The $37.4-billion budget that the Legislature sent to Gov. George Deukmejian last week includes an estimated $18 million for roughly 3,200 acres of open space and parkland in the Santa Monica and San Gabriel mountains.
Nearly two-thirds of the $18 million would be channeled through the Santa Monica Mountains Conservancy to buy open space in Thousand Oaks, Hollywood and Glendale.
Other portions of the spending package would set aside $3.7 million for the state Department of Parks and Recreation to acquire 500 acres of mountain land in Malibu Canyon and another 136 acres at Malibu Creek State Park.
Another $3 million would be set aside in anticipation of the state Coastal Conservancy giving top priority to the purchase of 345 acres of Roberts Ranch, west of Malibu.
When Deukmejian unveiled his budget in January, he included $1.2 million for the Malibu Creek State Park acquisition but excluded funds for the mountains conservancy to acquire open space.
Meantime, in what has become an annual drama about the amount of money to allocate for preserving open space ringing the Los Angeles Basin, legislators loaded the budget with a wide range of pet projects for open space in the mountains.

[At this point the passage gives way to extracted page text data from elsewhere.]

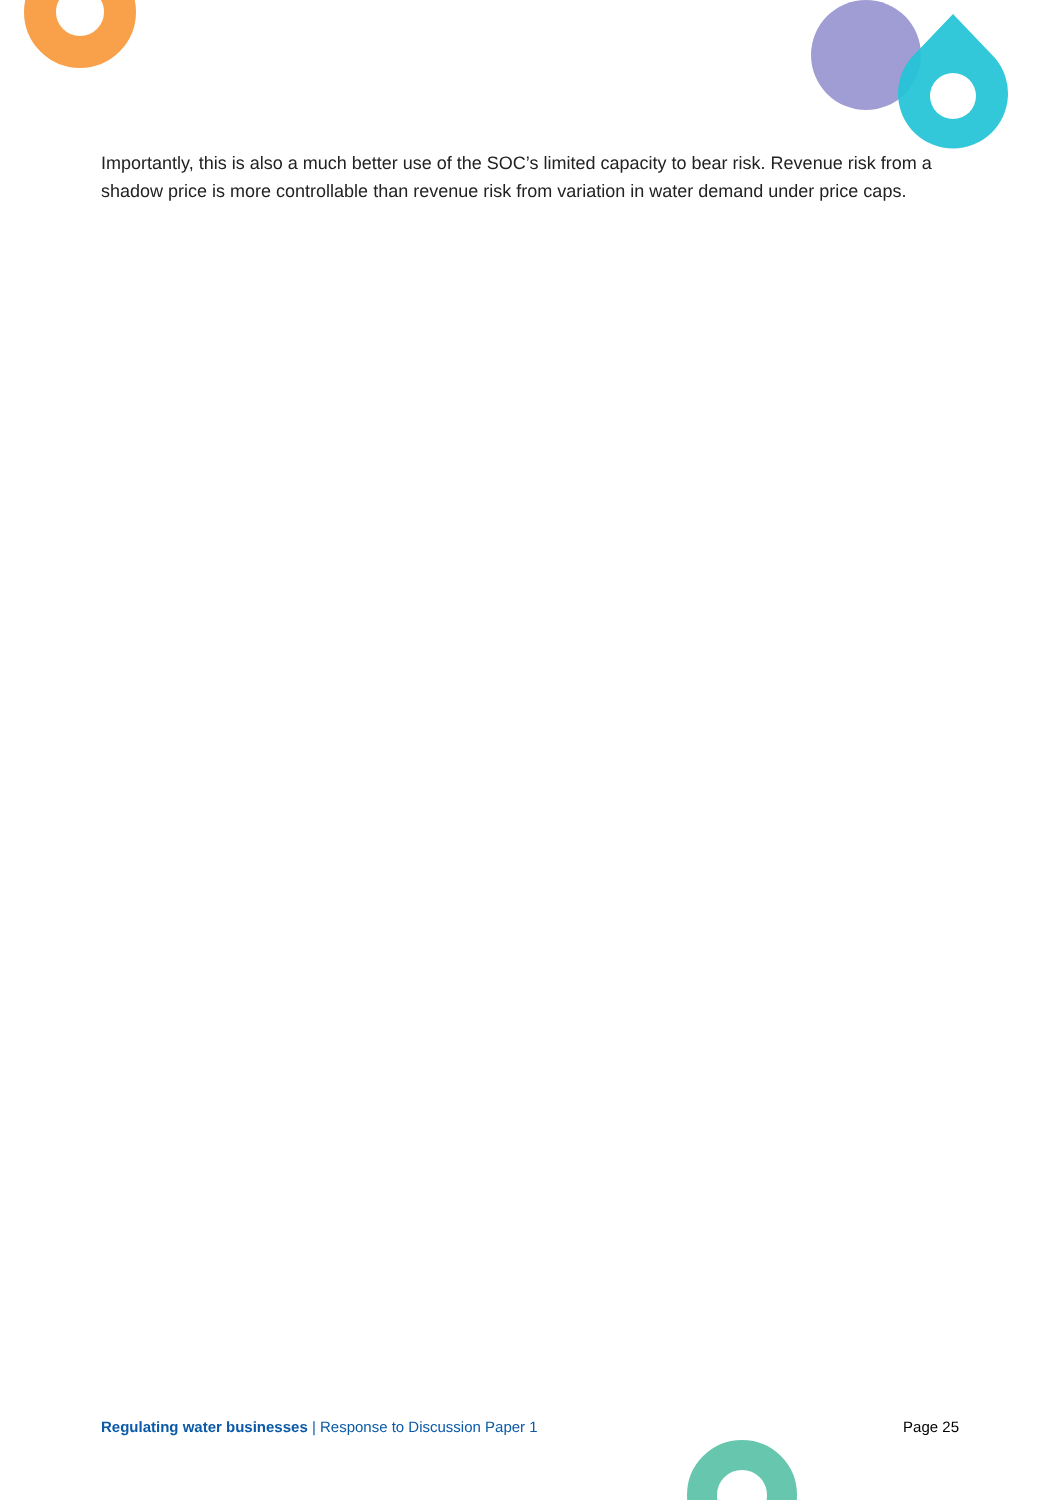Importantly, this is also a much better use of the SOC’s limited capacity to bear risk. Revenue risk from a shadow price is more controllable than revenue risk from variation in water demand under price caps.
Regulating water businesses | Response to Discussion Paper 1 Page 25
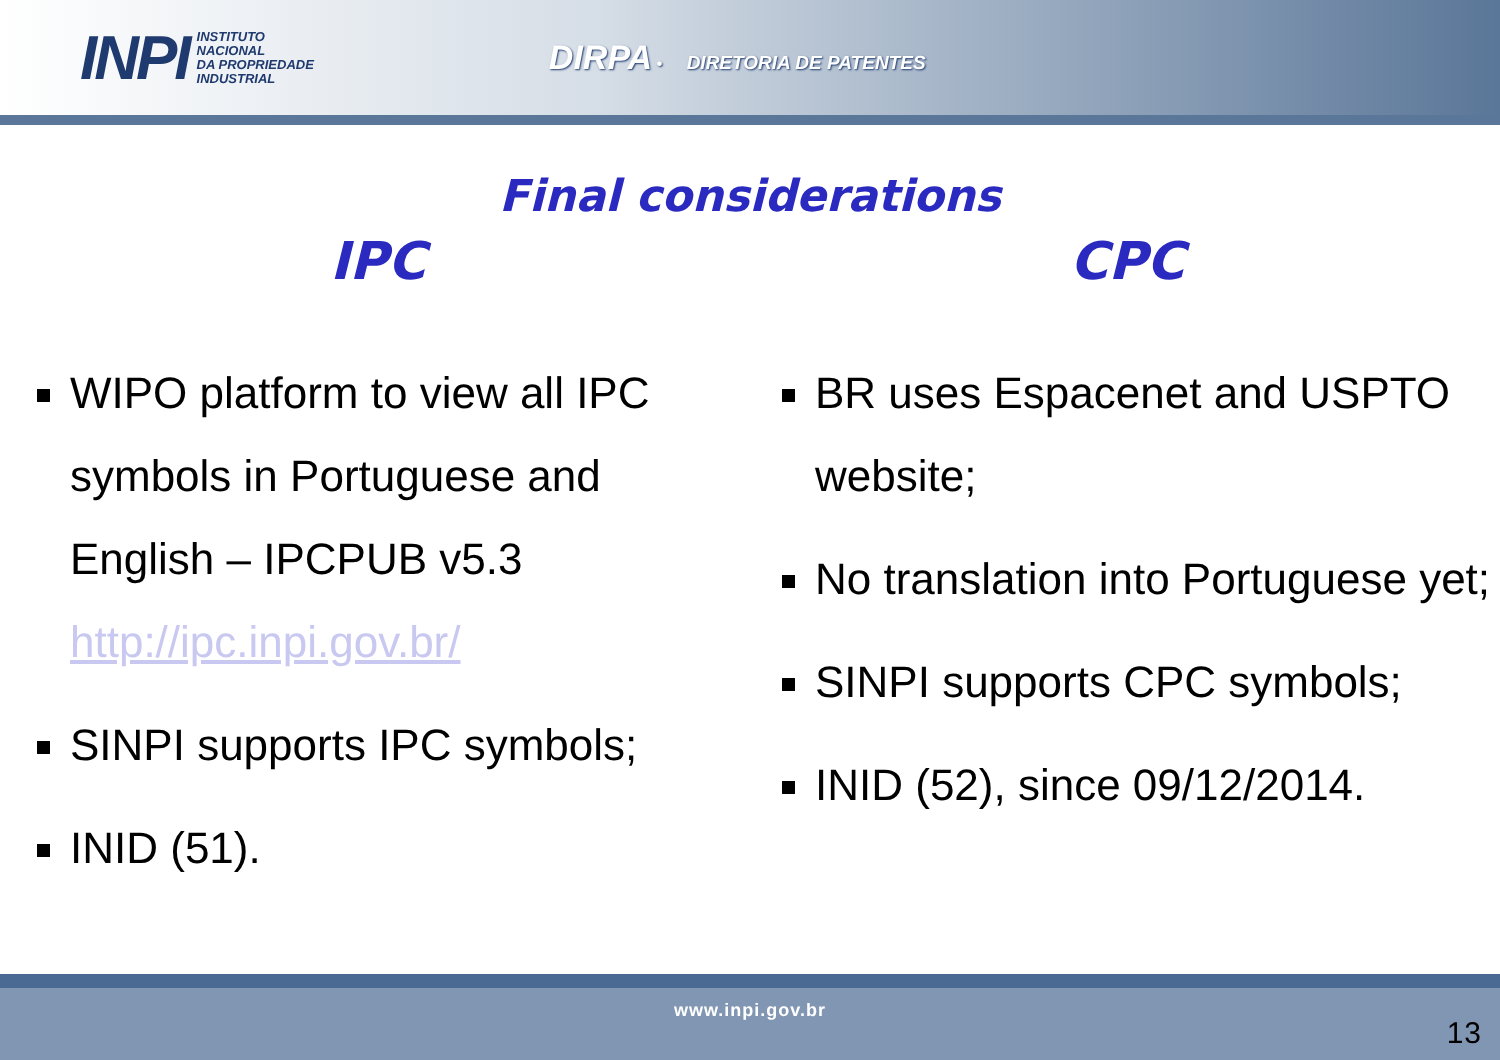INPI
INSTITUTO
NACIONAL
DA PROPRIEDADE
INDUSTRIAL
DIRPA • DIRETORIA DE PATENTES
Final considerations
IPC
WIPO platform to view all IPC symbols in Portuguese and English – IPCPUB v5.3 http://ipc.inpi.gov.br/
SINPI supports IPC symbols;
INID (51).
CPC
BR uses Espacenet and USPTO website;
No translation into Portuguese yet;
SINPI supports CPC symbols;
INID (52), since 09/12/2014.
www.inpi.gov.br
13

That prompted Assemblywoman Marian W. La Follette (R-Northridge) to say: "I'm almost certain that some will be eliminated (by the governor). He will have to make decisions on the basis of highest priority and provide the most potential for recreational use."
Donna Lipper, a spokeswoman for the governor, said, "It's premature to say he's going to support one thing and not another." Deukmejian has until midnight June 30 to sign the fiscal 1986-87 budget.
Optimistic About Support
Joseph Edmiston, executive director of the mountains conservancy, was optimistic that the governor will support his agency's acquisitions because most of its money would be derived from a $95-million beach bond measure rather than from state general funds. The bond measure, which has been authorized by the Assembly, must still be approved the Senate, Deukmejian and the voters.
"In terms of the bond funds, I don't see we're going to be getting a veto" from the governor, Edmiston contended. Some expenditures are designated in the budget as being dependent on passage of the bond issue.
The conservancy was set up in 1979 to act as an intermediary to help public agencies buy open space in easy reach of urban areas. It has purchased or obtained through donation about 8,000 acres.
Originally, it was regarded as the political preserve of Democratic legislators, but Edmiston, with the help of Assemblyman Gray Davis (D-Los Angeles), has forged a bipartisan coalition to support conservancy acquisitions.
After an uphill fight last year, the Legislature extended for three years the life of the agency, which had been set to go out of business this year.
Edmiston initially proposed spending about $5 million in the state budget year that takes effect July 1. But the governor omitted the funds as an austerity measure, prompting Edmiston again to stitch together the bipartisan coalition to support a variety of projects.
'Rather Potent Force'
Sen. Newton R. Russell (R-Glendale), who supports conservancy acquisitions in La Canada-Flintridge and Glendale, said the agency "has become a rather potent force" as Edmiston has worked with both Democratic and Republican lawmakers.
Edmiston listed his top priority in the budget approved by the Legislature as being the $5.8 million earmarked to purchase the 1,690-acre Circle X Ranch south of Thousand Oaks in Ventura County. The land, now owned by the Los Angeles Area Council of the Boy Scouts of America, would be used as a public campground.
The money would be advanced by the state Coastal Conservancy, an Oakland-based agency designed to protect, preserve and acquire open space near the coast, to a joint powers agency operated by the mountains conservancy and the Conejo Recreation and Park District. The joint powers authority would be required to repay the loan within three years. Edmiston said he hopes the money will come from bond funds.
Edmiston said his second-highest priority among the projects in the budget is the acquisition of the remaining 345 acres at Roberts Ranch near Malibu for about $3 million. Edmiston said last year that the conservancy had already acquired 211 acres of the Solstice Canyon ranch.
Under the budget approved by the Legislature, the Coastal Conservancy would be asked to give a high priority for the purchase of the land for beach-oriented recreational activities. Neal Fishman, the Coastal Conservancy's lobbyist, cautioned that teh Roberts Ranch purchase is "by no means . . . guaranteed."
Descanso Gardens Site
Another project sought by Edmiston is 40 acres surrounding Descanso Gardens in La Canada-Flintridge.
Russell, who represents the area, said he will urge the governor to keep this appropriation in the budget because it would complete a "buffer zone" around the gardens.